As a born Christian, I have readily accepted that good deeds are based on 'the works of God' or the influence of a Godly way-of-life, yet I've pondered over acts of evil or sadness and natural disasters. It takes a deeper understanding of belief to accept that, whatever happens, it is the work of God. Non-believers have to resolve their feelings between seeking revenge and retribution (and what good does that do?) and forgiveness. Wasn't it in Jesus' Sermon on the Mount in the Gospel of Matthew, that Jesus says?: "You have heard that it was said, 'An eye for an eye, and a tooth for a tooth.' But I tell you, do not resist an evil person. If someone strikes you on the right cheek, turn to him the other also. And if someone wants to sue you and take your tunic, let him have your cloak as well. If someone forces you to go one mile, go with him two miles. Give to the one who asks you, and do not turn away from the one who wants to borrow from you." (Matthew 5:38-42, NIV)
It is, perhaps, but a few steps to reach the Amish attitude that, whatever happens, the perpetrator will be forgiven, and is, indeed, granted forgiveness in advance of the event. I'm not certain that I'm ready for that yet, but for those who HAVE made that move, I can but admire them. The converse, is mayhem, with everyone reacting with violence for violence, which escalates into further violence. I guess that many can see that schoolyard scuffles are best halted and the participants encouraged to 'make friends', and that gang-warfare is basically pointless. A few will abhor conflict between societies based (purely) on religion (or in some cases, creed), or race, or, in fact, nationality. Even neighbouring towns or football teams can be the cause of dispute. How sensible is THAT?

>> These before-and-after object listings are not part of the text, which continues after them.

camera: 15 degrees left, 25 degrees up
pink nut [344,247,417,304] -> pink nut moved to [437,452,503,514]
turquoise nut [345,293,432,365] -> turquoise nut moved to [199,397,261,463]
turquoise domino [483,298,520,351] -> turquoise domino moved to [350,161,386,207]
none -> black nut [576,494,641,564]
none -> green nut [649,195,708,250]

In this case, there is NO suggestion that the perpetrator bore any grudge against the Amish Community. Had the school been either a secular or non-Christian establishment I suspect the actions would have been identical.

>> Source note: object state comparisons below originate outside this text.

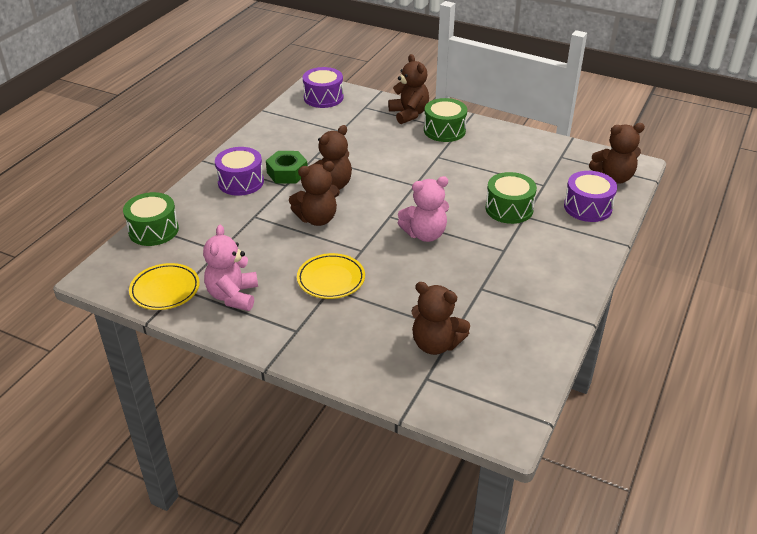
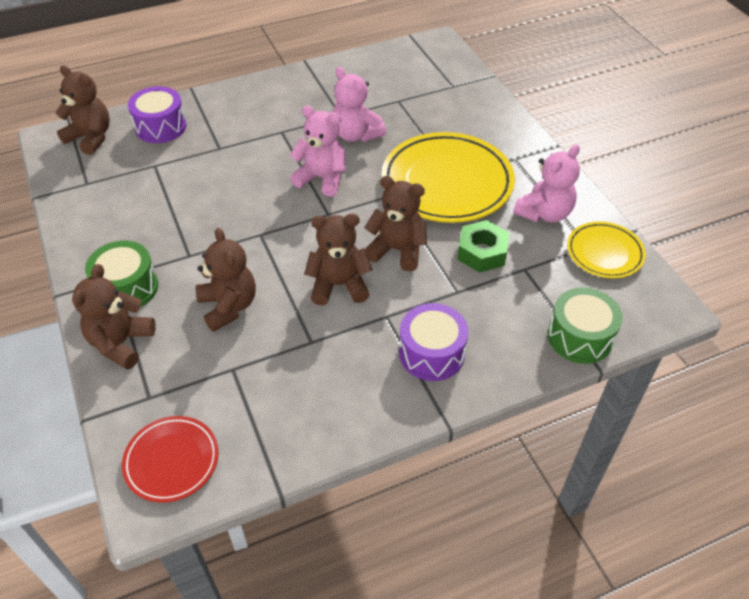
camera: 140 degrees left, 10 degrees up
green nut [266,151,308,184] -> green nut moved to [457,220,509,273]
yellow plate [297,253,365,299] -> yellow plate [381,132,515,223], size x1.87
purple drum [303,67,343,108] -> red plate [122,416,219,503]
brown teddy bear [412,282,470,355] -> brown teddy bear moved to [196,228,256,332]
green drum [485,172,537,224] -> none
none -> pink teddy bear [333,67,386,142]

Apart from the forgiveness, that is, and for THAT some will be amazed, others envious.

chuks
4th Oct 2006, 19:11
Have a look at this book, 'Miracle in the Andes,' for a useful slant on theology. It was written, perhaps 'ghost-written,' by a survivor of an FH-227 crash that took the lives of his mother and one of his sisters.

He had to come to terms with the nature of a Deity that could take the lives of two of his loved ones and yet allow him and a small group of survivors to live. He achieved a very interesting personal solution to this moral dilemma.